Dunia kembali berduka dengan terjadinya terror bom bunuh diri pada sebuah gereja di Filipina. Warga Negara Indonesia disebut sebagai pelaku bom tersbut. Ironisnya pelaku bom itu teridiri dari satu keluarga ( baca disini).  Kejadian ini mengingatkan kita akan pelaku bom bunuh diri pada sebuah gereja di Surabaya pada tahun 2018 silam, yang pelakunya juga terdiri dari satu keluarga. Fenomena bom bunuh diri ini lagi - lagi di kaitkan dengan suatu keperyaan agama. Sehingga diidentikan dengan Teroris. Apakah penganut agama tersebut semuanya disebut Teroris?
Kejadian ini membuat kita bertanya-tanya, mengapa orang relah mati untuk suatu kepercayaan agama? Pastinya orang yang hidup belum pernah melihat surga dan neraka, hanya orang sudah meninggal yang dapat melihat surga dan neraka. Tentunya menurut kepercayaan suatu agama surga dan neraka itu ada.
Apakah ajaran kepercayaan agama ini akan menjadi senjata model baru di dunia; khususnya Indonesia? Misalnya, seseorang didoktrin dengan ayat-ayat dalam suatu kitab suci bahwa pekerjaanya sangat mulia jika dapat mati demi membela agamanya.
Maka tidak perlu lagi menggunakan senjata organik (Pistol, AK47,dll) cukup dirinya dijadikan sebagai objek bom. Bom mempunyai daya ledak yang besar, jika dibandingan dengan senjata api. Daya rusak bom lebih besar dan dampaknya sangat terasa. Dampak fisik dan pisikis.
Daerah yang masuk dalam jangkauan ledakan bom pasti akan hancur, bangunan akan rusak parah ketika terjadi bom di dekatnya. Korban ledakan bom akan trauma jika mengingat sebab-akibat terjadinya bom tersebut. Khususnya korban bom di gereja.
Fenomena ini seolah-olah akan menjadikan kepercayaan suatu agama menjadi senjata efektif untuk mencapai tujuan yang diinginkan. Cukup dengan memainkan isu dan doktrin ajaran agama tertentu, maka akan mendapatkan respons dan simpati yang cepat dari umat tersebut.
Rasa memiliki kesamaan suku, agama, dan ras, membuat orang lebih cepat bertindak dalam melakukan suatu aksi terhadap reaksi. Rasa saling memiliki membuat sesorang lebih cepat tersentuh hati nuraninya.

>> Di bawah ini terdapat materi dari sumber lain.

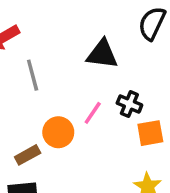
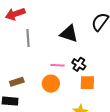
pink line: (93, 113) -> (57, 65), turned 48
orange circle: (58, 132) -> (51, 84), moved

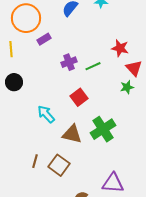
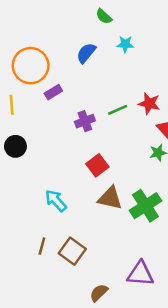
green line: (93, 66) -> (118, 110), moved
cyan arrow: (46, 114) -> (56, 201), moved
green cross: (103, 129) -> (145, 206), moved
brown triangle: (72, 134) -> (110, 198), moved

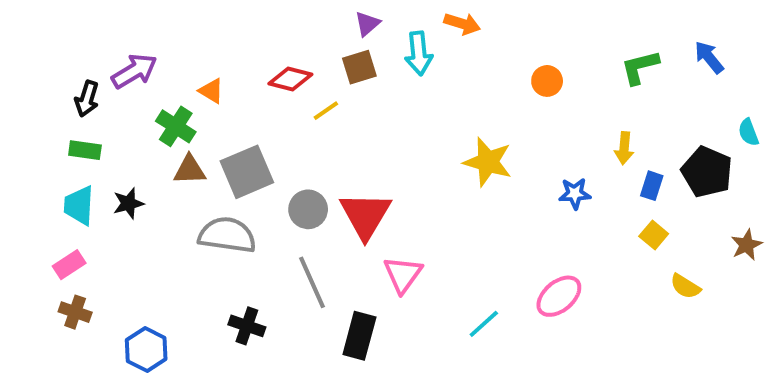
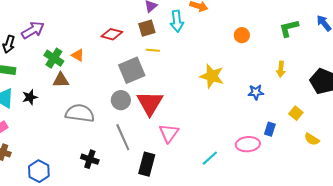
orange triangle: (211, 91) -> (78, 55), moved
yellow line: (326, 111) -> (153, 50), moved, turned 40
gray square: (247, 172) -> (132, 70), moved
blue rectangle: (652, 186) -> (270, 129), moved
pink ellipse: (559, 296) -> (248, 144), turned 35

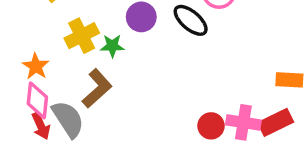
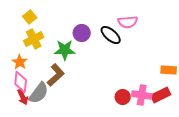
yellow cross: (82, 36) -> (34, 39), moved
green star: (112, 46) -> (65, 50), size x1.5
gray semicircle: (68, 119) -> (39, 93), turned 70

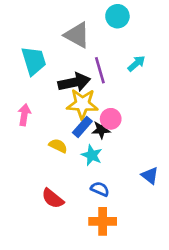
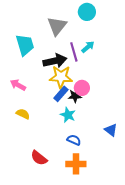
gray triangle: (77, 35) -> (57, 26), turned 40
cyan arrow: (136, 63) -> (88, 47), moved
pink arrow: (24, 115) -> (18, 85), turned -70
yellow semicircle: (58, 146) -> (23, 114), moved
red semicircle: (53, 198) -> (39, 158), moved

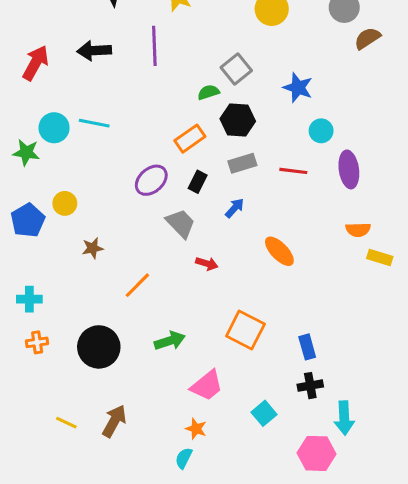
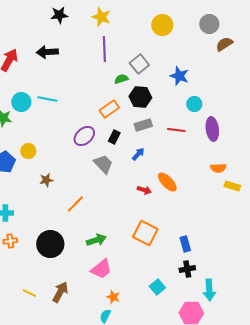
purple line: (154, 46) -> (104, 49), moved
red arrow: (207, 264) -> (144, 190), moved
pink trapezoid: (207, 386) -> (101, 269), moved

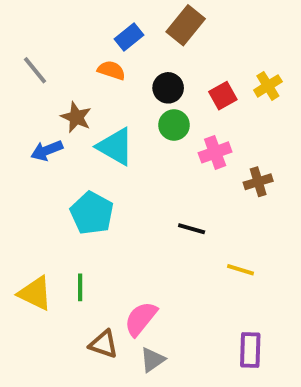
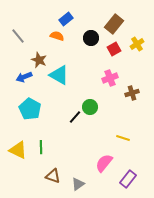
brown rectangle: (186, 25) -> (114, 24), moved
black circle: (168, 88) -> (91, 38), moved
green circle: (174, 125) -> (90, 107), moved
cyan pentagon: (92, 213) -> (30, 109), moved
black line: (192, 229) -> (75, 117), moved, turned -64
pink semicircle: (141, 319) -> (104, 163), moved
purple rectangle: (250, 350) -> (128, 179), turned 36

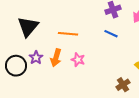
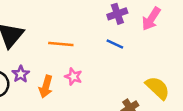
orange arrow: (56, 58) -> (46, 87), moved

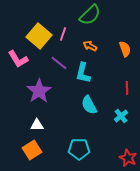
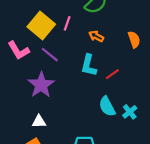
purple line: (59, 63) -> (50, 55), moved
red line: (127, 88) -> (112, 74), moved, turned 56
cyan semicircle: (89, 105) -> (107, 106), moved

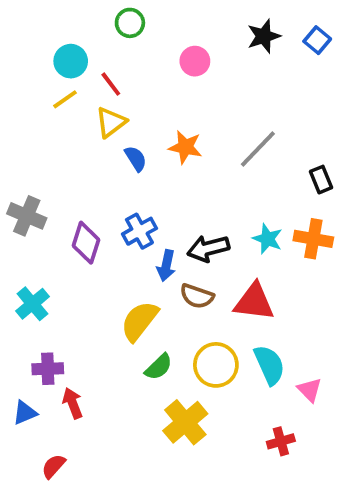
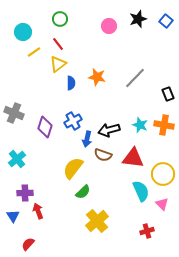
green circle: (130, 23) -> (60, 19), moved
cyan circle: (71, 61) -> (23, 32), moved
pink circle: (195, 61) -> (109, 26), moved
blue semicircle: (136, 159) -> (71, 83), turned 32
yellow circle: (216, 365) -> (163, 174), moved
blue triangle: (25, 413) -> (13, 216), turned -40

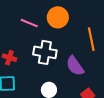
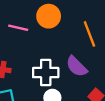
white cross: (45, 52) -> (46, 73), moved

Bagaimana dengan pancasila? Apakah bangsa Indonesia mempunyai rasa saling memiliki terhadap Pancasila? Misalnya, kejadian intoleransi antar umat beragama di Papua, hampir tidak pernah terdengar. Toleransi antara umat beragama berjalan dalam suatu bingkai koridor harmoni yang menyejukan jiwa raga.Rumah-rumah ibadah tumbuh subur seperti jamur di musim hujan. Rumah ibadah dari berbagai aliran kepercayaan berdiri megah tanpa diganggu oleh seorangpun.
Tapi mengapa untuk membangun sebuah gereja di tanah Jawa sulitnya minta ampun ? Bahkan warga setempat ikut terlibat untuk melarang. Apakah sistem pemerintahan, berbangsa dan bernegara, juga sudah terkena doktrin seperti para pelaku bom bunuh diri?
Mungkin, seluruh bangsa Indonesia harus jadikan papua dan sekitarnya sebagai pilot project dalam hal nilai-nilai toleransi antar umat beragama, serta pengamalan kepada Pancasila; Bhineka Tungaal Ika (Berbeda Beda Tetapi Tetap Satu).